*TASK*. Extract word for word the lines of the listing from its start to the line holding "35: (387, 115)", both ends kept; pictures are not part of the copy.

*ENTRIES SUPPLIED*.
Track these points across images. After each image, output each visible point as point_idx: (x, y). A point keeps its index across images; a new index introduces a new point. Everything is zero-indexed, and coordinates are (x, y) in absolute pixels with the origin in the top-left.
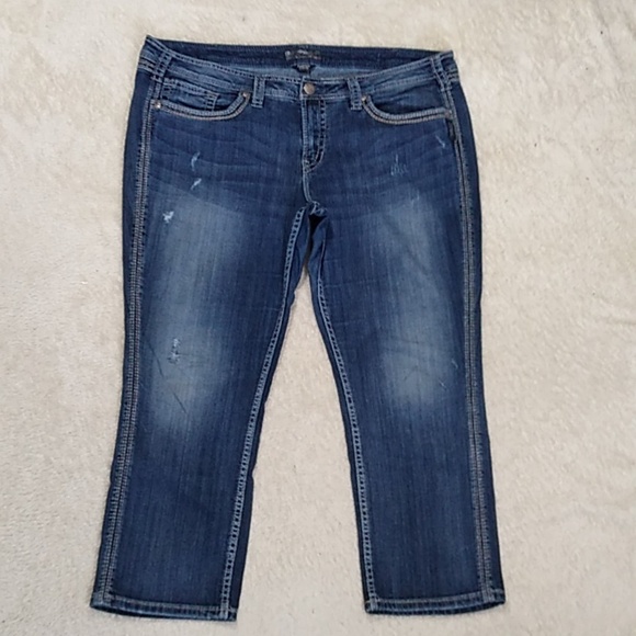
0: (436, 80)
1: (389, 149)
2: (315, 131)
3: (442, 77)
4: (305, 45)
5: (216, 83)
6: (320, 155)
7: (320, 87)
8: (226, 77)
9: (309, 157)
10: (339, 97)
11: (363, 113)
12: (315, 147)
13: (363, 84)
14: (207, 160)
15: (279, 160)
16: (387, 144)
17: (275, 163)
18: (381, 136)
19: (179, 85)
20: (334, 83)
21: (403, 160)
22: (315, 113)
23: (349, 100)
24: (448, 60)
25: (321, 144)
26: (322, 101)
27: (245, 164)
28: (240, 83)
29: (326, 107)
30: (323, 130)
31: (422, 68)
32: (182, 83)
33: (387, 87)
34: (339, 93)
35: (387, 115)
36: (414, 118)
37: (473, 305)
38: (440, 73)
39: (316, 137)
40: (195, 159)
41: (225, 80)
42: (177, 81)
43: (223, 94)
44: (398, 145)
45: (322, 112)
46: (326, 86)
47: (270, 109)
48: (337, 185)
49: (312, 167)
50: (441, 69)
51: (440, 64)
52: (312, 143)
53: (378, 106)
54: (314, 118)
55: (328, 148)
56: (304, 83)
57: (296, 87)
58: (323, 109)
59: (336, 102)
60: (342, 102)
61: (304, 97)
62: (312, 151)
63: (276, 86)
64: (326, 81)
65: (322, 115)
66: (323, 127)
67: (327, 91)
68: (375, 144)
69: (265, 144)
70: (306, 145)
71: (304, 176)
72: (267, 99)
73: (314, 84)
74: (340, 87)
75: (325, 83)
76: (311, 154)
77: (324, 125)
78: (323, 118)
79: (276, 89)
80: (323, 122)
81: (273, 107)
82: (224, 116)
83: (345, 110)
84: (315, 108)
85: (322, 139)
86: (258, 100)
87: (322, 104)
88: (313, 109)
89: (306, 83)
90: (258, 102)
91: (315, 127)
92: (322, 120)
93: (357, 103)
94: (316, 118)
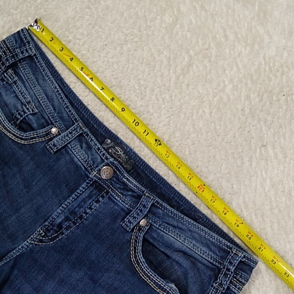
0: (219, 270)
3: (226, 275)
5: (45, 102)
6: (57, 237)
7: (118, 179)
8: (56, 103)
9: (48, 230)
10: (123, 201)
12: (60, 226)
13: (154, 210)
15: (23, 210)
16: (116, 284)
17: (17, 210)
18: (119, 273)
19: (15, 83)
22: (90, 197)
23: (128, 212)
24: (246, 267)
25: (68, 228)
26: (107, 193)
28: (62, 118)
29: (106, 200)
30: (81, 217)
31: (220, 249)
32: (19, 83)
34: (128, 199)
35: (143, 260)
38: (228, 270)
39: (67, 219)
41: (53, 106)
42: (16, 78)
43: (39, 115)
45: (98, 201)
46: (124, 183)
47: (58, 159)
48: (40, 278)
49: (41, 241)
50: (232, 269)
51: (236, 263)
52: (59, 220)
53: (145, 240)
54: (84, 200)
55: (68, 238)
56: (107, 165)
57: (99, 160)
58: (101, 199)
59: (117, 204)
60: (122, 209)
61: (95, 176)
62: (55, 228)
63: (84, 145)
64: (127, 179)
65: (95, 204)
66: (84, 215)
67: (120, 188)
68: (106, 274)
69: (26, 187)
70: (53, 218)
71: (26, 242)
72: (66, 150)
73: (115, 172)
74: (134, 194)
75: (125, 180)
76: (52, 229)
77: (87, 214)
78: (93, 207)
79: (82, 148)
80: (88, 211)
81: (62, 161)
82: (17, 137)
83: (116, 218)
84: (94, 193)
85: (72, 225)
86: (54, 145)
87: (105, 195)
88: (91, 192)
89: (109, 166)
90: (53, 147)
91: (77, 209)
92: (91, 208)
93: (130, 223)
94: (85, 202)
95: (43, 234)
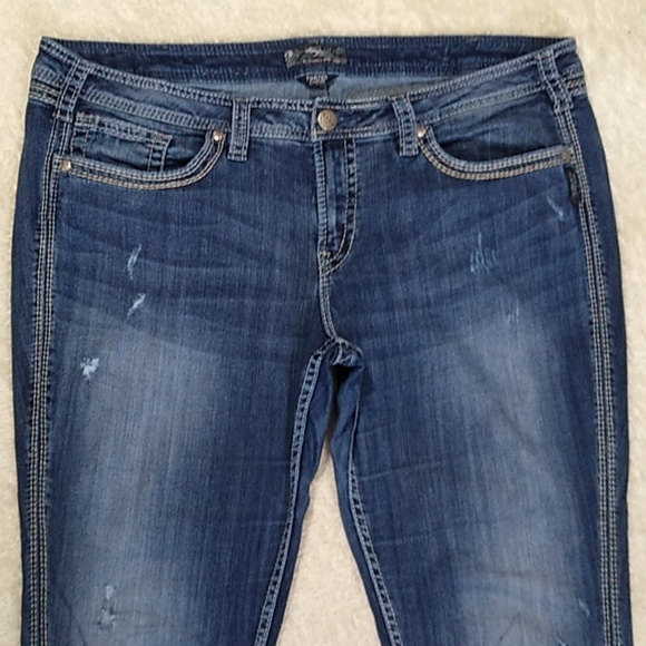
0: (545, 92)
1: (465, 225)
2: (339, 198)
3: (556, 89)
4: (318, 38)
5: (168, 116)
6: (347, 241)
7: (346, 115)
8: (184, 105)
9: (330, 245)
10: (377, 132)
11: (421, 161)
12: (340, 227)
13: (419, 107)
14: (154, 259)
15: (277, 256)
16: (463, 215)
17: (271, 260)
18: (453, 202)
19: (101, 124)
20: (369, 107)
21: (490, 243)
22: (338, 164)
23: (395, 138)
24: (568, 58)
25: (349, 220)
26: (349, 141)
27: (219, 265)
28: (208, 115)
29: (357, 151)
30: (351, 195)
31: (522, 72)
32: (106, 120)
33: (462, 110)
34: (379, 125)
35: (463, 163)
36: (510, 169)
37: (613, 501)
38: (553, 81)
39: (339, 209)
40: (133, 258)
41: (182, 111)
42: (98, 118)
43: (180, 137)
44: (482, 216)
45: (350, 161)
46: (357, 113)
48: (378, 295)
49: (334, 263)
50: (555, 75)
51: (553, 65)
52: (333, 220)
53: (444, 145)
54: (337, 174)
55: (361, 228)
56: (318, 110)
57: (304, 117)
58: (351, 155)
59: (373, 142)
60: (385, 141)
61: (318, 136)
62: (335, 234)
63: (270, 117)
64: (355, 104)
65: (350, 166)
66: (352, 189)
67: (358, 123)
68: (442, 218)
69: (254, 226)
70: (323, 224)
71: (321, 280)
72: (255, 143)
73: (335, 111)
74: (380, 113)
75: (355, 107)
76: (333, 239)
77: (354, 184)
78: (351, 172)
79: (271, 123)
80: (352, 180)
81: (266, 159)
82: (182, 179)
83: (389, 156)
84: (337, 155)
85: (350, 212)
86: (239, 148)
87: (349, 146)
88: (334, 157)
89: (322, 110)
90: (239, 152)
91: (339, 190)
92: (351, 176)
93: (410, 143)
94: (340, 174)
95: (329, 254)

*YOUR RESPONSE*.
Track these points across images. After each image, output each visible point as point_idx: (x, y). A point keeps its index across images; a new index introduces a new point. Everything is zero-indexed, and coordinates are (x, y) in absolute pixels with the origin in the top-left.
0: (436, 80)
1: (389, 149)
2: (315, 131)
3: (442, 77)
4: (305, 45)
5: (216, 83)
6: (320, 155)
7: (320, 87)
8: (226, 77)
9: (309, 157)
10: (339, 97)
11: (363, 113)
12: (315, 147)
13: (363, 84)
14: (207, 160)
15: (279, 160)
16: (387, 144)
17: (275, 163)
18: (381, 136)
19: (179, 85)
20: (334, 83)
21: (403, 160)
22: (315, 113)
23: (349, 100)
24: (448, 60)
25: (321, 144)
26: (322, 101)
27: (245, 164)
28: (240, 83)
29: (326, 107)
30: (323, 130)
31: (422, 68)
32: (182, 83)
33: (387, 87)
34: (339, 93)
35: (387, 115)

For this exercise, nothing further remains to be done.